Wednesday, June 11, 2008

An Extravagance We Cannot Afford

If, as it has been observed, military generals are always preparing to fight the "last" war with outmoded technology and tactics that have been superceded by new conditions, can we say that those who govern Pensacola Beach now seem to be planning to fight for a type of tourist business that is rapidly disappearing with the changing times and economy?

Doubling the Bob Sikes Bridge toll to the equivalent of half a gallon of gas is not the problem. Building an $8 million to $10 million parking ramp in the center of Pensacola Beach is.

Beach businessman Bruce Ferris has it right when he told the News Journal's Kris Wernowsky, "The money could be utilized on a better shuttle system."

The best ECAT has been able to manage for access to Pensacola Beach is a miserably bare bones bus schedule that runs between the beach and downtown Pensacola only twice a day, six days a week. The scheduled times and stops are abysmal. You could move an artillery regiment faster -- and they'd probably have more fun while sight-seeing along the way.

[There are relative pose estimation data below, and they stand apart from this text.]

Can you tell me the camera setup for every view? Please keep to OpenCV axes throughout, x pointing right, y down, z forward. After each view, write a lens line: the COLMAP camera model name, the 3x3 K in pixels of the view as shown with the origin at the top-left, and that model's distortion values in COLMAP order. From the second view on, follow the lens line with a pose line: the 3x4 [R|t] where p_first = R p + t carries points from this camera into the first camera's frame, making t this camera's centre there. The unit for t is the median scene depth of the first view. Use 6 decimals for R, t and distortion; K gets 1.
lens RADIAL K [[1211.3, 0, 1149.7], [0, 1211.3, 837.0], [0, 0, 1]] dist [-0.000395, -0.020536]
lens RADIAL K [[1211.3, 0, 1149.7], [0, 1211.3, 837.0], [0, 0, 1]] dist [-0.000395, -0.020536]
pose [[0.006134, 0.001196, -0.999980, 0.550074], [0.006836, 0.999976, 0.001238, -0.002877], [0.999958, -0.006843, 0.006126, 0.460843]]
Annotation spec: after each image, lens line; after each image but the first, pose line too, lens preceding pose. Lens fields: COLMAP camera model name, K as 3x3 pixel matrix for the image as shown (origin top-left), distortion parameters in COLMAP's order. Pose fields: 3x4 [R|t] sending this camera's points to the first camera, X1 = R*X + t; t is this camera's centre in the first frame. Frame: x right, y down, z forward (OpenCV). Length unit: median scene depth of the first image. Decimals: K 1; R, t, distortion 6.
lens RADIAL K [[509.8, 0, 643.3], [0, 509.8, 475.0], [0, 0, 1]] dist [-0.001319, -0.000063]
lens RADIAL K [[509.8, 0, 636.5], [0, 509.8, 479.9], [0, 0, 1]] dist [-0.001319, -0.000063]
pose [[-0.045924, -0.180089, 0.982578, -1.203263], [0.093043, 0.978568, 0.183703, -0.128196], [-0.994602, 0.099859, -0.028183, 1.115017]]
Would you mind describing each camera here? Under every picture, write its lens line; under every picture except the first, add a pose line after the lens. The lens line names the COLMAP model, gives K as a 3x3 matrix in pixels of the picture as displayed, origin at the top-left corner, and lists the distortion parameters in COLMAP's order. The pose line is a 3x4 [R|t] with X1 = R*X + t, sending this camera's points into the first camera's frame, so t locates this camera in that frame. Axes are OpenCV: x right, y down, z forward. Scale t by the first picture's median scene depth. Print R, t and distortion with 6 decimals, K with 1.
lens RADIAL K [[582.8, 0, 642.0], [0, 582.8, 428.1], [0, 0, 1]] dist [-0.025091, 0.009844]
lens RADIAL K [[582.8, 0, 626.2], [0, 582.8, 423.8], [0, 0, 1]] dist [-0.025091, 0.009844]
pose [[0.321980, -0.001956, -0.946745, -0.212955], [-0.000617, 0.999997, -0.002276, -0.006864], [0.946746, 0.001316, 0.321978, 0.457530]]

Nothing but highways built for individual automobiles directly links Pensacola Beach to the airport; the I-10 corridor; East-West coastal highway 98; popular scenic, historic, museum, or recreational sites on the mainland; and all the other beach communities from Fort Walton to Perdido Key.

For once, how about meeting the future instead of lagging behind it? Rather than committing to build a multi-million parking lot as if we are still in the 1980s, the Santa Rosa Island Authority can lead the way in getting everyone together throughout the Greater Pensacola area; all the little fiefdoms from Perdido Key to Fort Walton Beach. Start planning now for an imaginative, convenient, and enjoyable area mass transit system that integrates and expands tourist (and local resident) travel options throughout the Northwest Florida coastal area.

Hundreds of other communities in the U.S. and around the world -- many of them with widely dispersed populations no bigger than ours -- are doing it with a mix of buses and trams, light rail cars, and a variety of other people-moving systems. You can be sure thousands more are planning to join them soon as we are compelled, at last, to wean ourselves from our oil addiction.

In four months, a $2 toll is going to look cheap when gas is selling for $7 a gallon. Only some "new" multi-million dollar parking ramp will seem like an extravagance that we cannot afford.

1 comment:

Anonymous said...

You don't get it. The engineering firms and bond lawyers who have a cozy relationship with the county don't make money off improving mass transit. They make money off building high monstrosities for gas guzzlers that pollute the air. Buses are for the poor suckers. Parking ramps make the rich businessmen richer.